About this task
Please find all lines in the data that hold the string "element" and copy them.

Entries shown

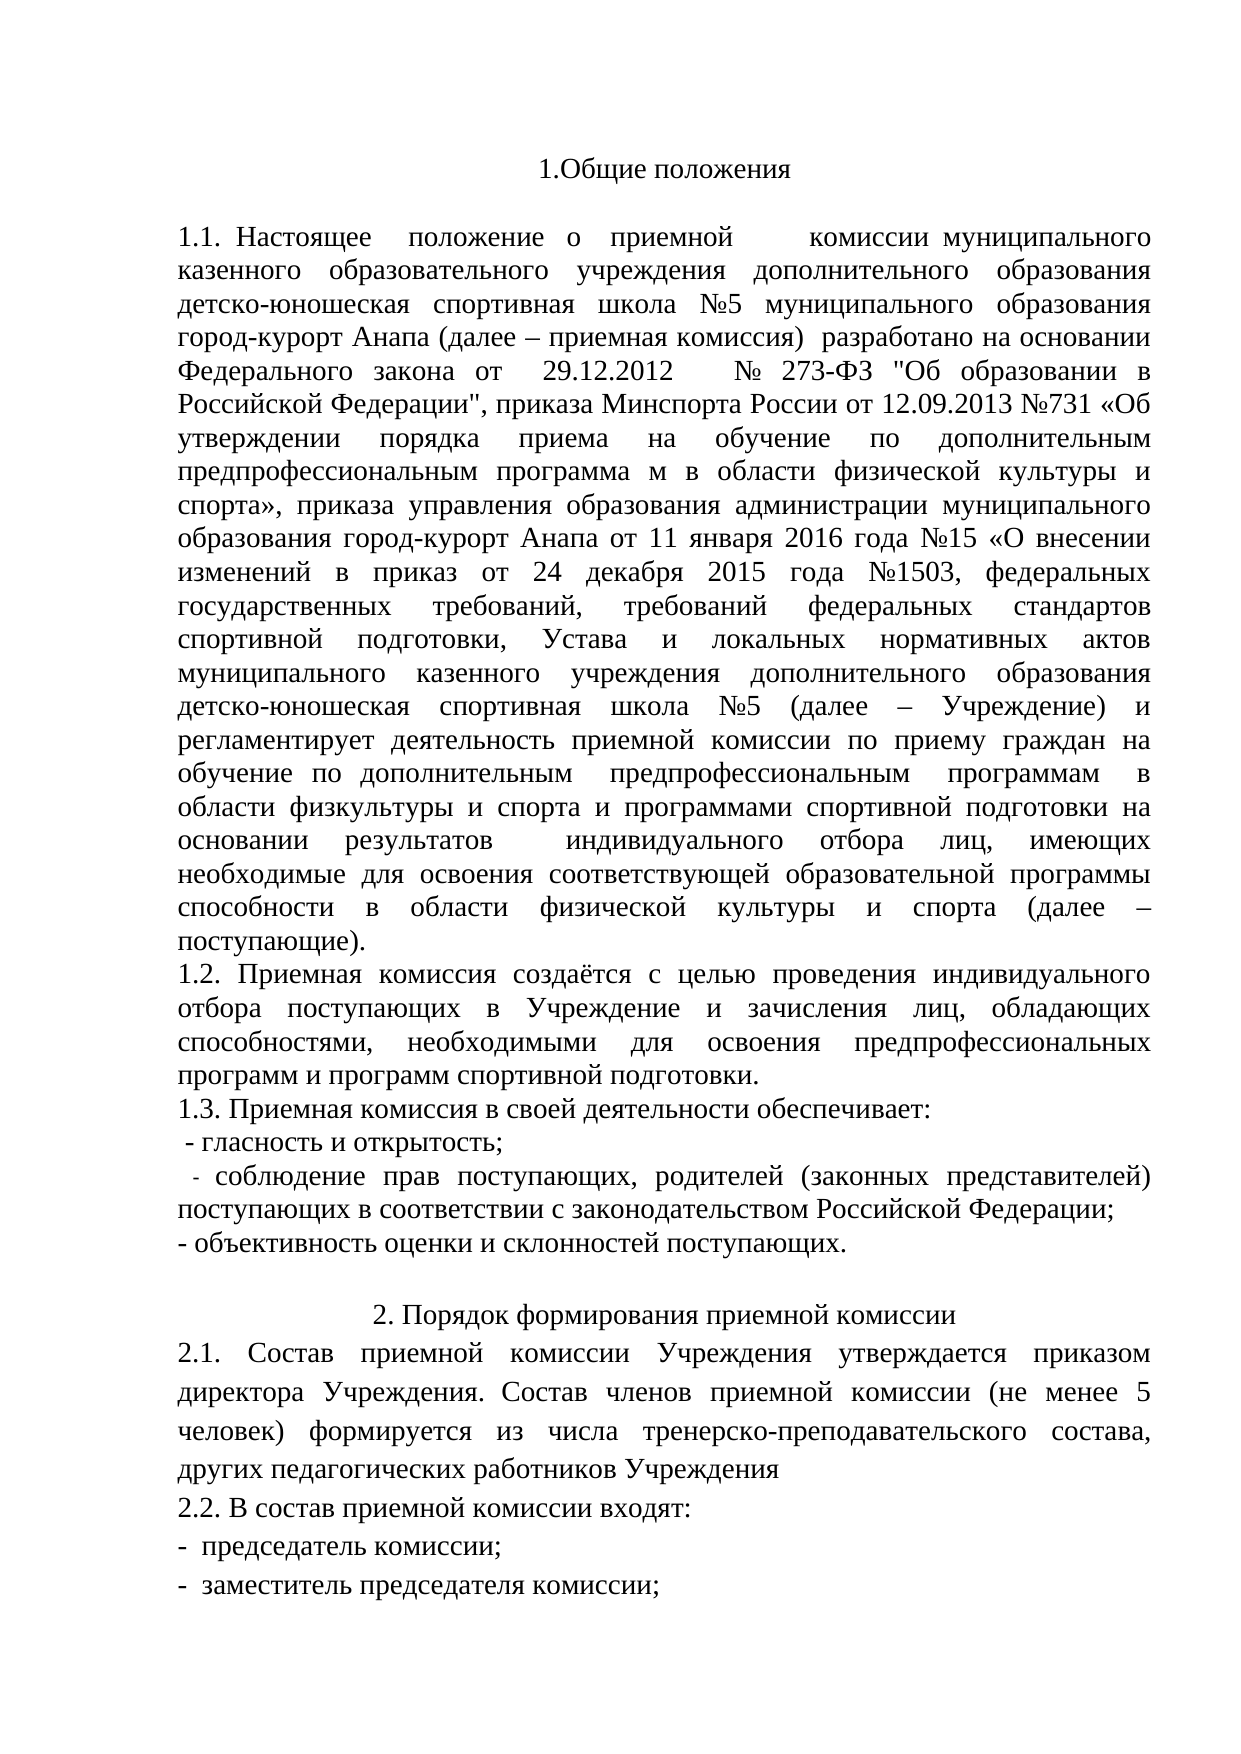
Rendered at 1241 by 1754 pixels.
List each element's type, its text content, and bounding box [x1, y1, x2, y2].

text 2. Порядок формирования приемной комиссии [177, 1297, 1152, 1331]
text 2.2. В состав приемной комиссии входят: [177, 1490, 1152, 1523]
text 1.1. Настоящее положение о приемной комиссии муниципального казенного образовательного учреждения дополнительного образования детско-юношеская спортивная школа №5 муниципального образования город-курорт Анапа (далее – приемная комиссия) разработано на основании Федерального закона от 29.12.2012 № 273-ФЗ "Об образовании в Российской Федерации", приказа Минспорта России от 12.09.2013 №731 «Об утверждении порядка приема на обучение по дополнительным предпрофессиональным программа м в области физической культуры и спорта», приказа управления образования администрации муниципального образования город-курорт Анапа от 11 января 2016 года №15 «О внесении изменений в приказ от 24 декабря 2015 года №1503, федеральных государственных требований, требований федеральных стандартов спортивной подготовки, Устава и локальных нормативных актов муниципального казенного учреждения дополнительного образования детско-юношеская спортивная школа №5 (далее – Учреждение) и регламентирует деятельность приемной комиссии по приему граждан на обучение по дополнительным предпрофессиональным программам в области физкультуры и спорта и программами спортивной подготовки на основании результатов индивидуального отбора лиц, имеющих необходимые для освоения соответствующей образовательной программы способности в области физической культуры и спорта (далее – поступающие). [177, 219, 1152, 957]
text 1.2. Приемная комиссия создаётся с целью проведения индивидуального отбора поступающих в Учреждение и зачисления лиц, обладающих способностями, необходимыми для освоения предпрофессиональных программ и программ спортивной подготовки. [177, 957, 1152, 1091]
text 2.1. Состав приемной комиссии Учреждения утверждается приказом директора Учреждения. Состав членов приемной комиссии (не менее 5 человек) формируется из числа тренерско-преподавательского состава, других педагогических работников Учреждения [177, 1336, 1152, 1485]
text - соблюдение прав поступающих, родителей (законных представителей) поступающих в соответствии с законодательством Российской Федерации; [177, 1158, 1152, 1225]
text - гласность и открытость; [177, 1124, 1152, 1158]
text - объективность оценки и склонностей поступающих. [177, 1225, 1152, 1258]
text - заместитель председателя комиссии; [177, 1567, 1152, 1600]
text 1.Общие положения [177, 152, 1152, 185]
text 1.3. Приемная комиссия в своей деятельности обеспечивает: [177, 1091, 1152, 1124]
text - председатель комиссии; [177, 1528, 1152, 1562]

...

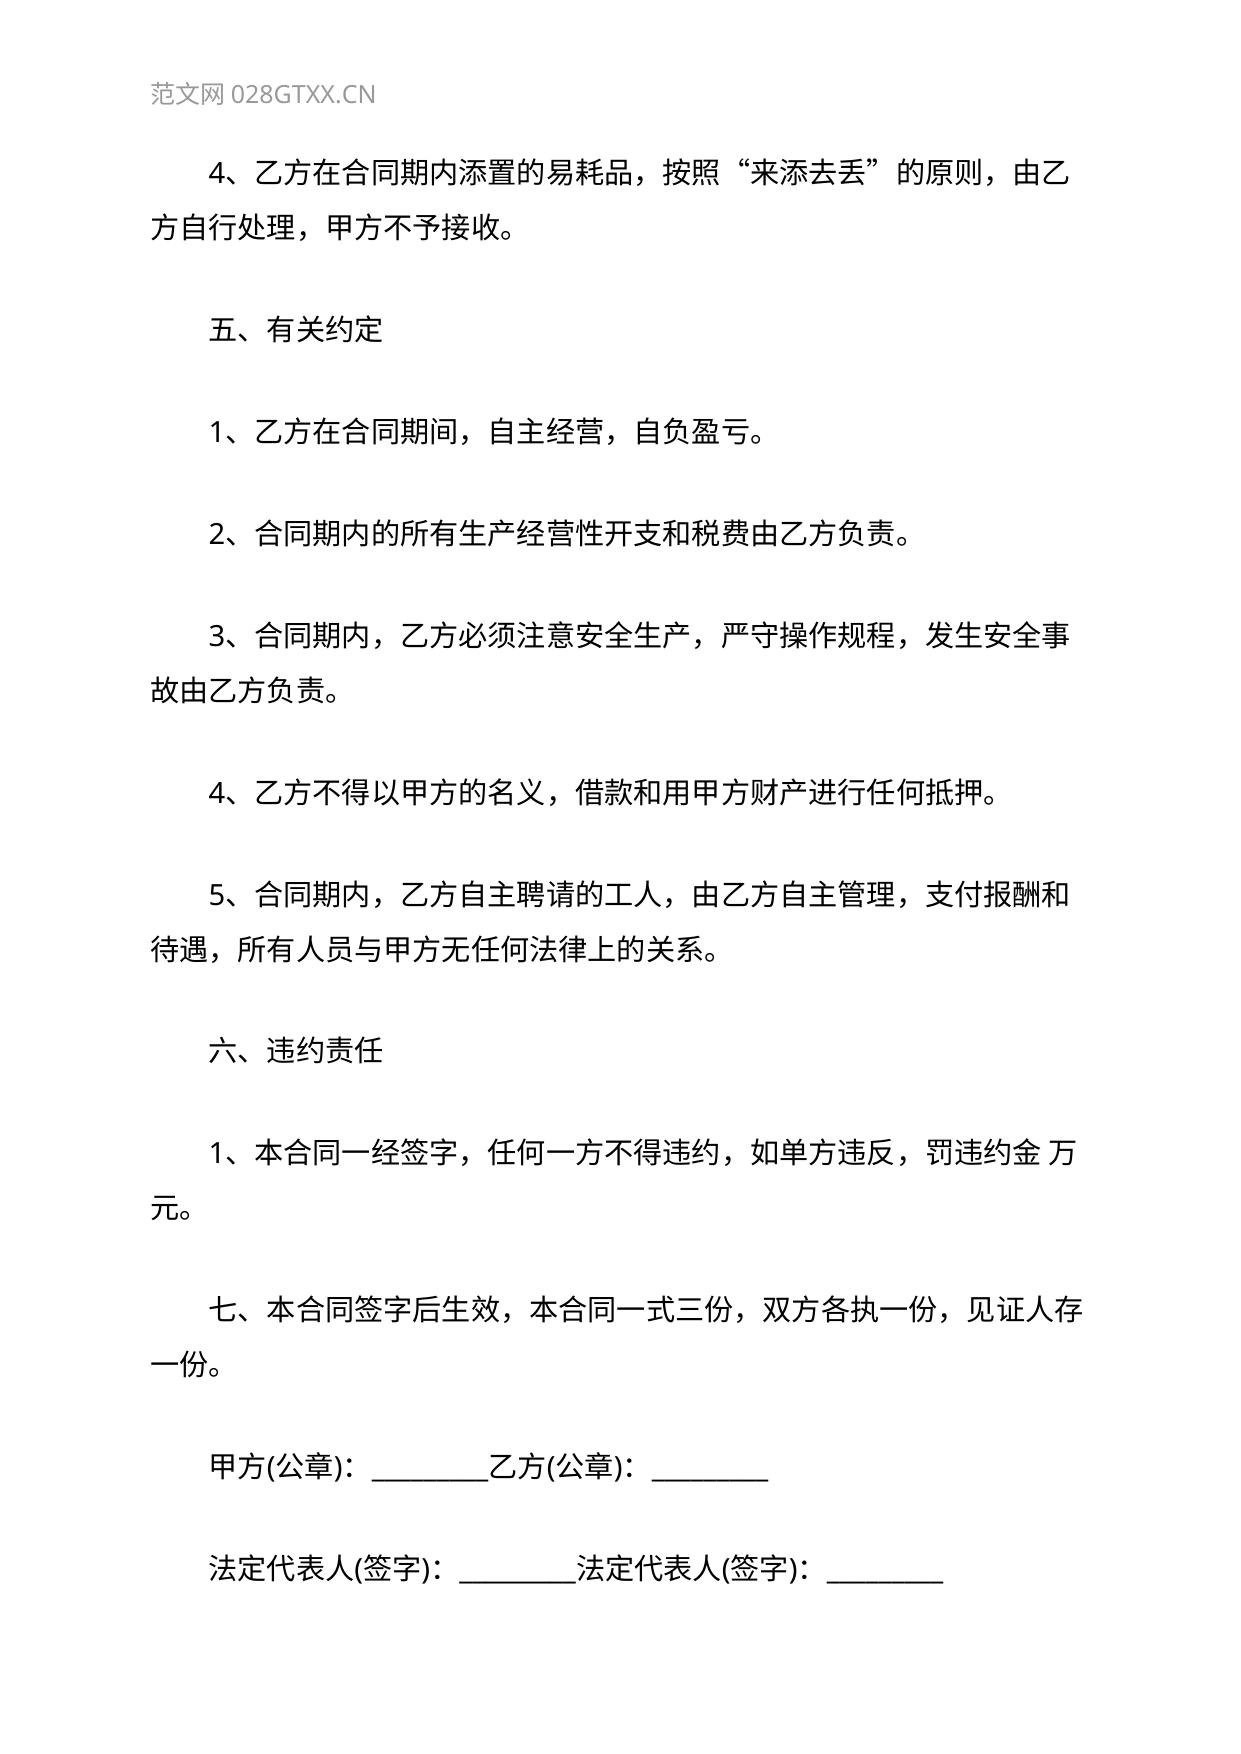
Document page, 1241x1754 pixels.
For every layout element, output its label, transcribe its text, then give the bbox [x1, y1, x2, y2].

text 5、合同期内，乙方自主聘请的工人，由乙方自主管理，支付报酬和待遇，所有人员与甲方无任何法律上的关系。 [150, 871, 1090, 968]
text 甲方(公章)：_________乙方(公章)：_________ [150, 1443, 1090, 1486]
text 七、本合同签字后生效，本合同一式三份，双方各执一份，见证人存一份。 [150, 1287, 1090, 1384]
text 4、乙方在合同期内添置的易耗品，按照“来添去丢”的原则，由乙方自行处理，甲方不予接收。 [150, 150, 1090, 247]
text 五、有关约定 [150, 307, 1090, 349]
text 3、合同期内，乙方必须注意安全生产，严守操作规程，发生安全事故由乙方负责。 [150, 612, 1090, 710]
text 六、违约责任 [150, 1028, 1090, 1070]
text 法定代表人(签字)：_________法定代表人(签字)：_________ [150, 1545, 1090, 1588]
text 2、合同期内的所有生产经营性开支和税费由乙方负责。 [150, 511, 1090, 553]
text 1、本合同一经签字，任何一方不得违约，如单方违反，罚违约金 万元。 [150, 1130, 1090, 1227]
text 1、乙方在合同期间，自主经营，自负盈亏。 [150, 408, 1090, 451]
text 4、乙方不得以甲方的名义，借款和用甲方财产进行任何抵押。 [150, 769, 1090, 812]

Solved problem
List each element's type, its text content, and bounding box [x1, y1, x2, y2].
For every layout element, output its label, transcribe its text, then give the bbox [x1, y1, x2, y2].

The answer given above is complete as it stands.